New data from the Shopping Centre Council of Australia (SCCA) has revealed that requests for rental assistance from SME retailers have fallen due to improving retail conditions.

The SCCA noted that foot traffic and store openings are now at 95 per cent of pre-COVID levels and are still rising, with the average retail spend per visit also on the way up as the Christmas trading peak approaches.

“The need for retail rental assistance has passed a critical turning point as retail trading conditions pickup and consumers return to stores,” SCCA Executive Director Angus Nardi said. “Every step towards normalised COVID-safe trading gives a boost to retail, whether it’s lifting patron limits or reducing the one person per four square metre density rule as we’ve seen in some jurisdictions.”

Nardi also highlighted the contribution of SCCA members in helping small tenant retailers during the lockdown.

“Throughout the pandemic, our members have continued to provide valuable rental assistance to retailers, with nearly $2 billion of rental assistance provided to approximately 12,000 SME retailers,” Nardi said. “While some closures and restrictions such as maximum patron capacity remain in place, restrictions for retail, hospitality and other categories have largely eased across the country.”

Nardi added that the majority of retailers were now opting out of rental assistance, but that some opportunistic retailers were taking advantage of it.

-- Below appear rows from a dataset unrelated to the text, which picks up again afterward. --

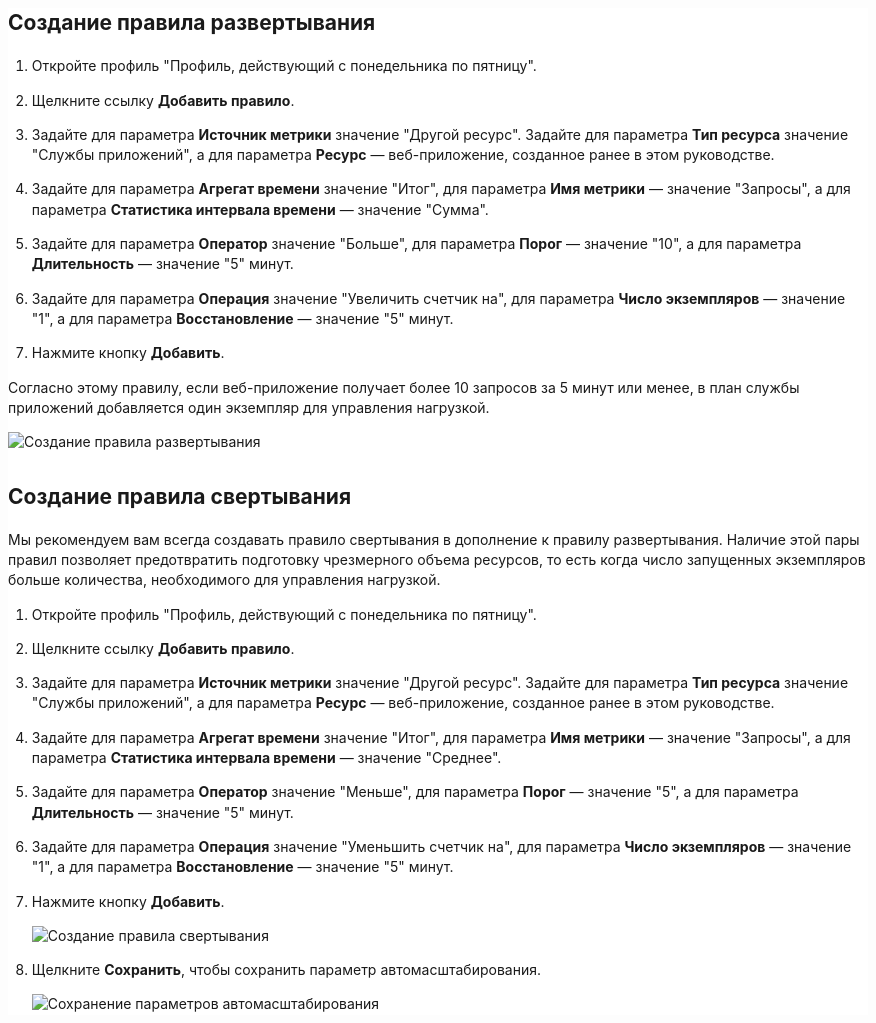 ## <a name="create-a-scale-out-rule"></a>Создание правила развертывания

1. Откройте профиль "Профиль, действующий с понедельника по пятницу".

2. Щелкните ссылку **Добавить правило**.

3. Задайте для параметра **Источник метрики** значение "Другой ресурс". Задайте для параметра **Тип ресурса** значение "Службы приложений", а для параметра **Ресурс** — веб-приложение, созданное ранее в этом руководстве.

4. Задайте для параметра **Агрегат времени** значение "Итог", для параметра **Имя метрики** — значение "Запросы", а для параметра **Статистика интервала времени** — значение "Сумма".

5. Задайте для параметра **Оператор** значение "Больше", для параметра **Порог** — значение "10", а для параметра **Длительность** — значение "5" минут.

6. Задайте для параметра **Операция** значение "Увеличить счетчик на", для параметра **Число экземпляров** — значение "1", а для параметра **Восстановление** — значение "5" минут.

7. Нажмите кнопку **Добавить**.

Согласно этому правилу, если веб-приложение получает более 10 запросов за 5 минут или менее, в план службы приложений добавляется один экземпляр для управления нагрузкой.

   ![Создание правила развертывания](./media/tutorial-autoscale-performance-schedule/Scale-Out-Rule.png)

## <a name="create-a-scale-in-rule"></a>Создание правила свертывания
Мы рекомендуем вам всегда создавать правило свертывания в дополнение к правилу развертывания. Наличие этой пары правил позволяет предотвратить подготовку чрезмерного объема ресурсов, то есть когда число запущенных экземпляров больше количества, необходимого для управления нагрузкой. 

1. Откройте профиль "Профиль, действующий с понедельника по пятницу".

2. Щелкните ссылку **Добавить правило**.

3. Задайте для параметра **Источник метрики** значение "Другой ресурс". Задайте для параметра **Тип ресурса** значение "Службы приложений", а для параметра **Ресурс** — веб-приложение, созданное ранее в этом руководстве.

4. Задайте для параметра **Агрегат времени** значение "Итог", для параметра **Имя метрики** — значение "Запросы", а для параметра **Статистика интервала времени** — значение "Среднее".

5. Задайте для параметра **Оператор** значение "Меньше", для параметра **Порог** — значение "5", а для параметра **Длительность** — значение "5" минут.

6. Задайте для параметра **Операция** значение "Уменьшить счетчик на", для параметра **Число экземпляров** — значение "1", а для параметра **Восстановление** — значение "5" минут.

7. Нажмите кнопку **Добавить**.

    ![Создание правила свертывания](./media/tutorial-autoscale-performance-schedule/Scale-In-Rule.png)

8. Щелкните **Сохранить**, чтобы сохранить параметр автомасштабирования.

    ![Сохранение параметров автомасштабирования](./media/tutorial-autoscale-performance-schedule/Autoscale-Setting-Save.png)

“Continuing the code in the current favourable trading conditions has allowed some retailers to game the system and draw landlords into unnecessary stalemates,” Nardi said. “Our focus should be on getting everyone open and continuing to provide a COVID Safe and secure environment guided by public health principles, not bartering on rental agreements.”.

Nardi also expressed the belief that the Code of Conduct should not be extended beyond the original December deadline.

“We strongly believe there is no evidence to justify any further extension of the Code of Conduct beyond December in jurisdictions such as Victoria, NSW and Queensland. It has served the purpose it was conceived for when we developed it with retailer groups in March.”